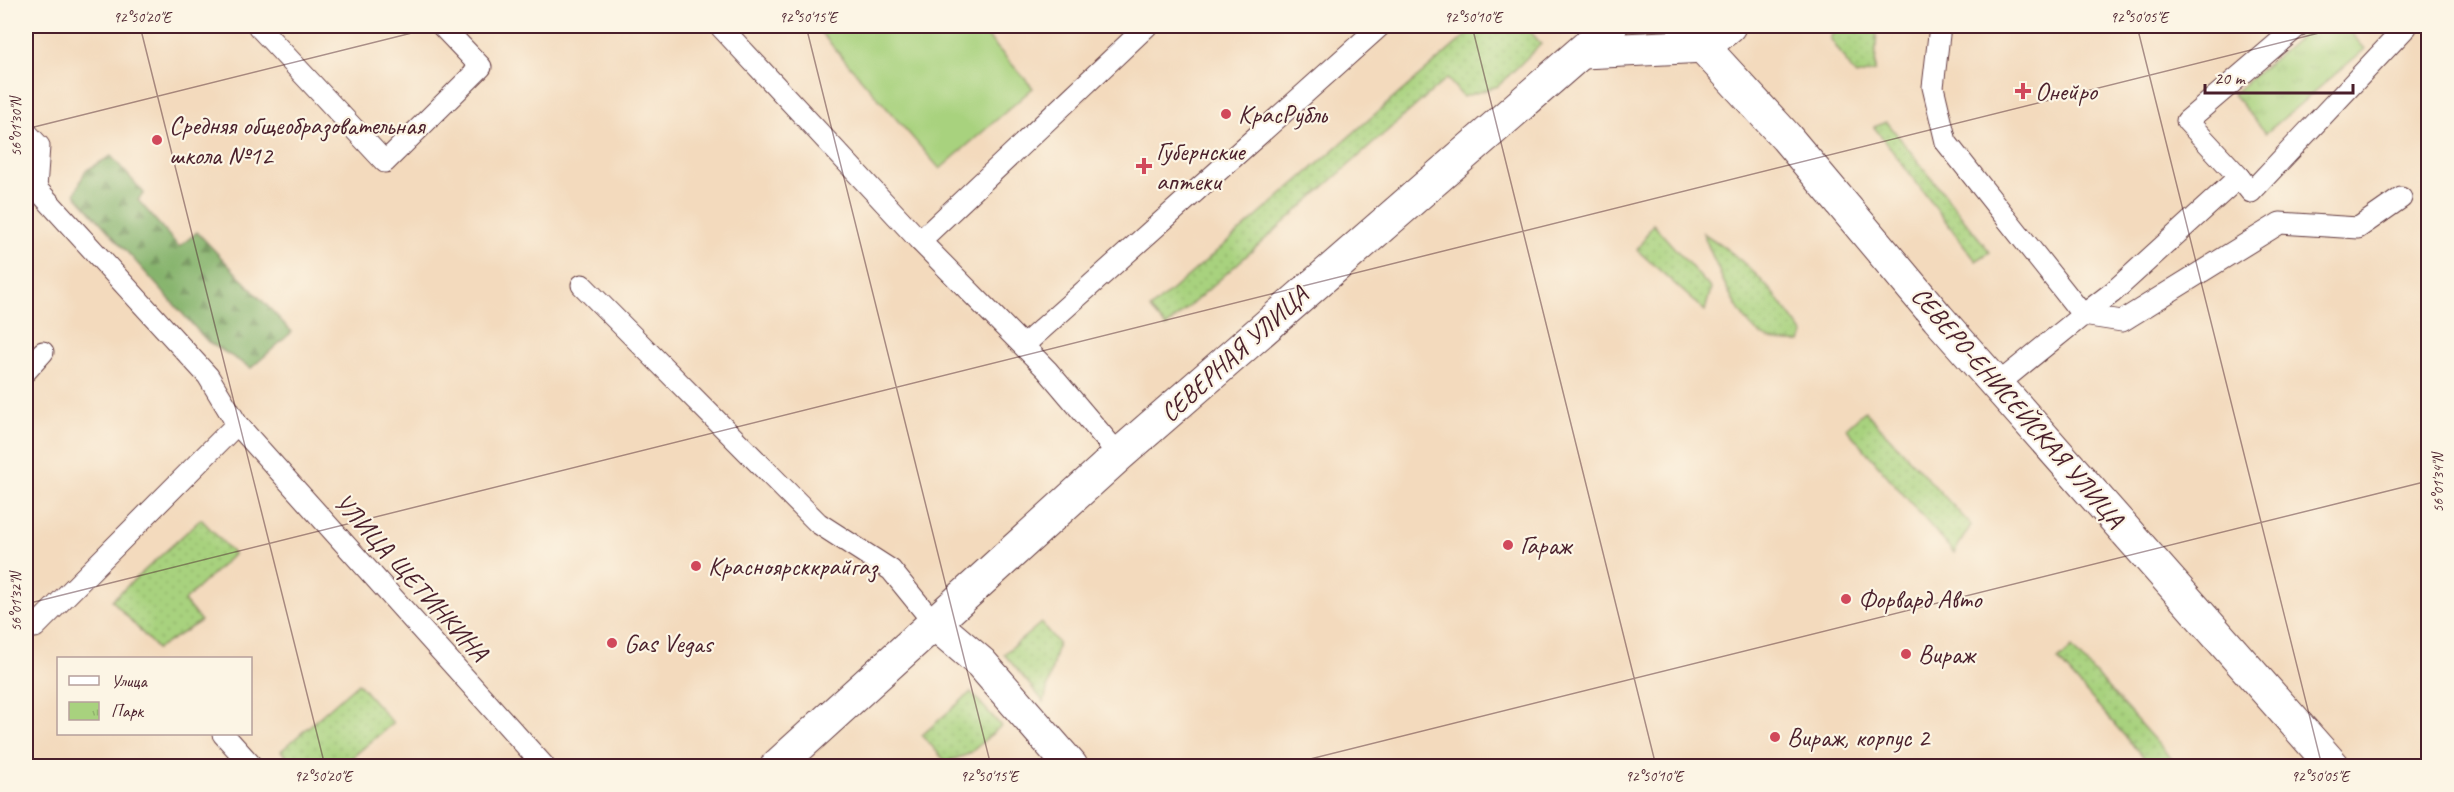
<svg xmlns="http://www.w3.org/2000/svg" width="2454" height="792" viewBox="0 0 2454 792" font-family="Caveat,sans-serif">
	<defs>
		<pattern id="grass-dots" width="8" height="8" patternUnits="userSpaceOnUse" patternTransform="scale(1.5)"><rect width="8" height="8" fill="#a8d27e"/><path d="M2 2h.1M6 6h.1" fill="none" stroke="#92b46d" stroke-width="1.8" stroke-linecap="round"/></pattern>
		<pattern id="forest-firs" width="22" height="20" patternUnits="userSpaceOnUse" patternTransform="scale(1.5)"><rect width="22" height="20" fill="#86b46d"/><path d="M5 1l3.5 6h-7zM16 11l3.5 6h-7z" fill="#70925a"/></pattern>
		<pattern id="park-tufts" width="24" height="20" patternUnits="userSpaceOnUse" patternTransform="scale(1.5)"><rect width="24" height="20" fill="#a8d27e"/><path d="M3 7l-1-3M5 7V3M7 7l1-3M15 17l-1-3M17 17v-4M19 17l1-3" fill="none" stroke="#92b46d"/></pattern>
	</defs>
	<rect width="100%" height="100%" fill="#fcf5e5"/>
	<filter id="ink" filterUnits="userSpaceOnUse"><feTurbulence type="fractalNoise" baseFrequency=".0167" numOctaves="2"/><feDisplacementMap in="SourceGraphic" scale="12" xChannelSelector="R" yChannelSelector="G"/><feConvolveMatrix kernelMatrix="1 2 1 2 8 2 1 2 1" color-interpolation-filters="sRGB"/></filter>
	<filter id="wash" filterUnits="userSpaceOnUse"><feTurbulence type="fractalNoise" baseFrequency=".008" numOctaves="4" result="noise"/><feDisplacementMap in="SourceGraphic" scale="24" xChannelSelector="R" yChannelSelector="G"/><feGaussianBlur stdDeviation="1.35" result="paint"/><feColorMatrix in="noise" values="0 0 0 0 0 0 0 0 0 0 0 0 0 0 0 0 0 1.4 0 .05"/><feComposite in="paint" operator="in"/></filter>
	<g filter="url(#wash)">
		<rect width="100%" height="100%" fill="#f3dabd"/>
		<g fill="url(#grass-dots)" stroke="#797854" stroke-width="1.5">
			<path d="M 1477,26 L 1526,26 L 1541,44 L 1498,86 L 1463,97 L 1447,78 L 1166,327 L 1150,309 Z"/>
			<path d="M 1838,26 L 1877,26 L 1875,71 L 1856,76 L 1830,38 Z"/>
			<path d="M 1887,122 L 1990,252 L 1976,261 L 1874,127 Z"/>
			<path d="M 1653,224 L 1711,289 L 1705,311 L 1637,250 Z"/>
			<path d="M 1703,233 C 1750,262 1772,290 1804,334 L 1801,342 C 1786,343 1769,342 1757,332 C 1733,311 1715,262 1703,233 Z"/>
			<path d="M 1865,411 L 1971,525 L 1954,553 L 1846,428 Z"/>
			<path d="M 201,519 L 234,554 L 184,601 L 201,621 L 157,649 L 112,600 Z"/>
			<path d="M 1041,623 L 1058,643 L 1044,702 L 1004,654 Z"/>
			<path d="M 2072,648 L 2178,766 L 2151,766 L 2058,660 Z"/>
			<path d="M 358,683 L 393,723 L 342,766 L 295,766 L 281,751 Z"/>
			<path d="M 971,692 L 1001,726 L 969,754 L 946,762 L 922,735 Z"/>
		</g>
		<path fill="url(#forest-firs)" stroke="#686a4c" stroke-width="1.5" d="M 111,156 L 144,193 L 138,200 L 179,247 L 197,232 L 292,332 L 251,368 L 208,342 L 75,194 L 85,171 Z"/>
		<path fill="url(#park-tufts)" stroke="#797854" stroke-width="1.5" d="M 2313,26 L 2345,26 L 2365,49 L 2266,133 L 2233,94 Z"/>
		<path fill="#a8d27e" stroke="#797854" stroke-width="1.5" d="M 815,26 L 978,26 L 1033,88 L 940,169 Z"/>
	</g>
	<g filter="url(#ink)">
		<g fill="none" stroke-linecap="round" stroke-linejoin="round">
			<g stroke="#633b41" stroke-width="23">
				<g id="lane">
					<path d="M 258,26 L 385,162 L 481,67 L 442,26"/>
					<path d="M 720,26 L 920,241 L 1047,370 L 1119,455"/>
					<path d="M 1940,26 L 1933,87 L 1946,142 L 2083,315 L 1998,384"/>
					<path d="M 26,132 L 39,146 L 36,188"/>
					<path d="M 2239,177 L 2251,192 L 2407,26"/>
					<path d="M 26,193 L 36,188 L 208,376 L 237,424 L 544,766"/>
					<path d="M 920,241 L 1147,26"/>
					<path d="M 582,285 L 818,523 L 891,570 L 934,623"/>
					<path d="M 2083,315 L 2113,292 L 2239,177 L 2187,121 L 2298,26"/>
					<path d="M 2083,315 L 2122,321 L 2280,223 L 2358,228 L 2401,198"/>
					<path d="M 1024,345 L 1380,26"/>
					<path d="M 26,371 L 43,352"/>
					<path d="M 35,627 L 237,424"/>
					<path d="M 223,734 L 252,766"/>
				</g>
			</g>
			<g stroke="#633b41" stroke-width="35">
				<g id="street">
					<path d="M 1583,52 L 1705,46"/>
					<path d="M 934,623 L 981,663 L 1071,766"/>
					<path d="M 777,766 L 1119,455 L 1611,26"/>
				</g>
			</g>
			<g stroke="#633b41" stroke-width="35">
				<g id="secondary">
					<path d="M 1684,26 L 1786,137 L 1938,318 L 2333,766"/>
					<path d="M 1705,46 L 1729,26"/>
				</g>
			</g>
			<use href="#lane" stroke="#fff" stroke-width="21"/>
			<use href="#street" stroke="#fff" stroke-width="33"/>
			<use href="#secondary" stroke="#fff" stroke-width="33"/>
		</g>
	</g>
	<path fill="none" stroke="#4a1f2b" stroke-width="1.5" stroke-opacity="0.45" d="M 140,26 L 325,766M 806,26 L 991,766M 1472,26 L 1656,766M 2137,26 L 2322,766M 26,129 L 440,26M 26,604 L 2347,26M 1282,766 L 2428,481"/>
	<g fill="#d1495b" stroke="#fcf5e5" stroke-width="2">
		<path d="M2020 82h6v6h6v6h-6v6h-6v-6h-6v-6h6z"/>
		<circle cx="1226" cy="114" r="6"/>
		<circle cx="157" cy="140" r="6"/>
		<path d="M1141 157h6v6h6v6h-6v6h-6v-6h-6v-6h6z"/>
		<circle cx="1508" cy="545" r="6"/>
		<circle cx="696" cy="566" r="6"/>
		<circle cx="1846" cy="599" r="6"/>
		<circle cx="612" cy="643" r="6"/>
		<circle cx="1906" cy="654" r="6"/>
		<circle cx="1775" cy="737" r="6"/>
	</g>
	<g text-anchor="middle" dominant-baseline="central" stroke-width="4.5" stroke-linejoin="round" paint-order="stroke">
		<g font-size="26" fill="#4a1f2b" stroke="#fcf5e5" text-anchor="start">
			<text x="2035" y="91">Онейро</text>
			<text x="1238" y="114">КрасРубль</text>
			<text x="169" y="125">Средняя общеобразовательная<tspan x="169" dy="30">школа №12</tspan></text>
			<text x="1156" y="151">Губернские<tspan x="1156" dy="30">аптеки</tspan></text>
			<text x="1520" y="545">Гараж</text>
			<text x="708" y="566">Красноярсккрайгаз</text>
			<text x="1858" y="599">Форвард Авто</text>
			<text x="624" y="643">Gas Vegas</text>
			<text x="1918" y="654">Вираж</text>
			<text x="1787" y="737">Вираж, корпус 2</text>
		</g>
		<g font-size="26" fill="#4a1f2b" stroke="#fcf5e5">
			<text transform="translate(1234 354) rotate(-42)">СЕВЕРНАЯ УЛИЦА</text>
			<text transform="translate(2018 407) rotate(49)">СЕВЕРО-ЕНИСЕЙСКАЯ УЛИЦА</text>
			<text transform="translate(411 577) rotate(48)">УЛИЦА ЩЕТИНКИНА</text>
		</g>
	</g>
	<rect width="2454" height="792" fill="none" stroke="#fcf5e5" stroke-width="66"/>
	<rect x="57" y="657" width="195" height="78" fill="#fcf5e5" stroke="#b59f9b" stroke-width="1.5"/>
	<rect x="69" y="676" width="30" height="9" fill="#ffffff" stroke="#b59f9b" stroke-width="1.5"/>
	<text x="111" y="687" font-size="18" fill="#4a1f2b">Улица</text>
	<rect x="69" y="702" width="30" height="18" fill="url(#park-tufts)" stroke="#b59f9b" stroke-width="1.5"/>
	<text x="111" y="717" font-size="18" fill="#4a1f2b">Парк</text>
	<path d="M2205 84v9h148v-9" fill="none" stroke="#4a1f2b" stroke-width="3"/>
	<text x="2214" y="84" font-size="18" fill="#4a1f2b" stroke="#fcf5e5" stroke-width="4.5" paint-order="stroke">20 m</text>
	<rect x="33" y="33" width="2388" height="726" fill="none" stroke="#4a1f2b" stroke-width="2"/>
	<g font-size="15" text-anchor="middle" fill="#4a1f2b">
		<text x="142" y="22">92°50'20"E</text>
		<text x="808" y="22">92°50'15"E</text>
		<text x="1473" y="22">92°50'10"E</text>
		<text x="2139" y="22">92°50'05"E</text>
		<text transform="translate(16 127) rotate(-90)" y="5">56°01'30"N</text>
		<text transform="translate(2438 483) rotate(-90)" y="5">56°01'34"N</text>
		<text transform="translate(16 602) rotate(-90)" y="5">56°01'32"N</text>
		<text x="323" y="781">92°50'20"E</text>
		<text x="989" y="781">92°50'15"E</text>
		<text x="1654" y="781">92°50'10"E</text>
		<text x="2320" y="781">92°50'05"E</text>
	</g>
</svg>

━━━━━━━━━━━━━━━━━━━━

Work to complete >>
Your task is to copy each line from the material above that includes the word "baseFrequency".

Solution >>
	<filter id="ink" filterUnits="userSpaceOnUse"><feTurbulence type="fractalNoise" baseFrequency=".0167" numOctaves="2"/><feDisplacementMap in="SourceGraphic" scale="12" xChannelSelector="R" yChannelSelector="G"/><feConvolveMatrix kernelMatrix="1 2 1 2 8 2 1 2 1" color-interpolation-filters="sRGB"/></filter>
	<filter id="wash" filterUnits="userSpaceOnUse"><feTurbulence type="fractalNoise" baseFrequency=".008" numOctaves="4" result="noise"/><feDisplacementMap in="SourceGraphic" scale="24" xChannelSelector="R" yChannelSelector="G"/><feGaussianBlur stdDeviation="1.35" result="paint"/><feColorMatrix in="noise" values="0 0 0 0 0 0 0 0 0 0 0 0 0 0 0 0 0 1.4 0 .05"/><feComposite in="paint" operator="in"/></filter>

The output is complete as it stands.